In January 2020, a ship docking in Dalian, China called on Ann Jarris for help.
As the company’s CEO overseeing the health of the ship’s crew, he was asked whether they should wear masks or prevent people from boarding. Little was known about a new virus.
For Jarris, it was the first sign that things were about to change for Discovery Health.
Jarris then had eight employees and loyal customers in the maritime sector. And the COVID-19 virus didn’t yet have a name. “We started paying attention,” Jarris said.
Now, the Seattle-based company is playing a central role in the response to COVID-19 in the Pacific Northwest. He oversaw testing and vaccinations for ships, farms and airports, and helped manage the health of thousands of workers.
Jarris now leads a team of nearly 300 people, including nurse practitioners, physician assistants and more than 10 physicians. She intelligently led Discovery Health through its explosive growth and became a go-to partner for companies and agencies on the front lines of the pandemic.
Pilotage of fishing vessels during COVID-19
At the start of 2020, Discovery Health was still primed.
“I maxed out my credit cards to make sure we had the testing supplies we needed,” Jarris recalled.

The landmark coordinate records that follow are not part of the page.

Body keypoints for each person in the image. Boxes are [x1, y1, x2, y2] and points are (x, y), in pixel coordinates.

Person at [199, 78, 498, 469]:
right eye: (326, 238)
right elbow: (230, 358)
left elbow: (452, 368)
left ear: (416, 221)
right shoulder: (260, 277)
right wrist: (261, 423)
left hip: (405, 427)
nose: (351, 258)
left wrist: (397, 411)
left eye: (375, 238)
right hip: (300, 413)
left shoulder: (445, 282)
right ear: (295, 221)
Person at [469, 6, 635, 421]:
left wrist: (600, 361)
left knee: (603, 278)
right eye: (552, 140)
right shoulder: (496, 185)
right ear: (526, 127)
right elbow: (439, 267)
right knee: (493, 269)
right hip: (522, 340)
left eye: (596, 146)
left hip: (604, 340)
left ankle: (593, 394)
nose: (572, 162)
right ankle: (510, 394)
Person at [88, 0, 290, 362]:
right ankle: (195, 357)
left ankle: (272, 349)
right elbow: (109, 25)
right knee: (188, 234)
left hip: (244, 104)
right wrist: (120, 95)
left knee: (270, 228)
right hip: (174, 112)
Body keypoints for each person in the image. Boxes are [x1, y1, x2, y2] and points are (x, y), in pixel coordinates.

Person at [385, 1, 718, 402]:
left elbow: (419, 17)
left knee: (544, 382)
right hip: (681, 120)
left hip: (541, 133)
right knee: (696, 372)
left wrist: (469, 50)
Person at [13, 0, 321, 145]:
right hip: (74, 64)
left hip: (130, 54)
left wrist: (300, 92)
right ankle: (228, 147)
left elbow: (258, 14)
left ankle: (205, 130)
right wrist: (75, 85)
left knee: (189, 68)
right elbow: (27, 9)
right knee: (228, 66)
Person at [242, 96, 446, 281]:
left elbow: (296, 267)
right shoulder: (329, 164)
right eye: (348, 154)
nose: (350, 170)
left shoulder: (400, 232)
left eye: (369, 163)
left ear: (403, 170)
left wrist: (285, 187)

She had suffered a serious loss only two years earlier, with the death of her husband and co-founder, Ray Jarris, a fellow emergency physician. Together, Ray and Ann had assembled a small group of healthcare workers and set up a telehealth system. The company gained momentum, winning business plan competitions and joining Washington State’s first Maritime Business Acceleration Program.
The company faced a new challenge when the pandemic hit. His first assignment was to manage COVID-19 for fishing vessels sailing from Seattle to Alaska in March 2020.
Most companies didn’t know how to handle outbreaks and then get people back to work. But Discovery Health was well positioned to help. “We were the experts on what the environment was like on a fishing vessel and how best to respond while continuing operations,” Jarris said.
There was also a sense of urgency. The fishing season was in full swing and with tight quarters the ships were ready for outbreaks. “The State of Alaska remembers the 1918 flu pandemic,” Jarris said, when many Native communities were devastated. The state wanted to prevent outside workers from bringing the virus into remote and medically isolated communities.
Jarris partnered with the University of Washington Virology Lab, which had launched one of the first COVID-19 testing efforts in the country. Discovery Health has provided logistics and support for fishing businesses, testing thousands of workers this season and managing outbreaks.
Discovery’s early partnership with fishing vessels provided a blueprint for later efforts. The startup has worked with agricultural companies and health agencies for testing and vaccination operations, and its 24-hour COVID-19 testing clinics near SeaTac Airport have served workers and travelers alike. It has extended its services to fishing fleets in collaboration with the Institute for Health Metrics and Evaluation in Seattle and the nonprofit Maritime Blue.
“The opportunity was just huge, all of a sudden,” Jarris said.
She kept the business centered in the Pacific Northwest, focused on testing, and provided broader services to medically distant clients in congregate settings, high-needs communities. “We really wanted to make sure we were available to them,” Jarris said.
Discovery Health’s revenues have increased 60 times in two years, from 2020 to the end of 2021.
The company has not only served different communities, it has partnered with various labs for processing COVID-19 tests to ensure quick turnaround. Last spring, Jarris was asked to help oversee medical care at Everett, Wash.-based OceanGate Expeditions for its Titanic investigation. The company’s telehealth infrastructure positions it well to move into new areas in the future, she said.
The key to Discovery’s success has been deciding in which direction to grow and then diversifying customers and supply chains within those parameters, Jarris said. A solid team and hard work were also a big part of it. When asked how many hours a week she worked, Jarris replied, “I worked everyone.”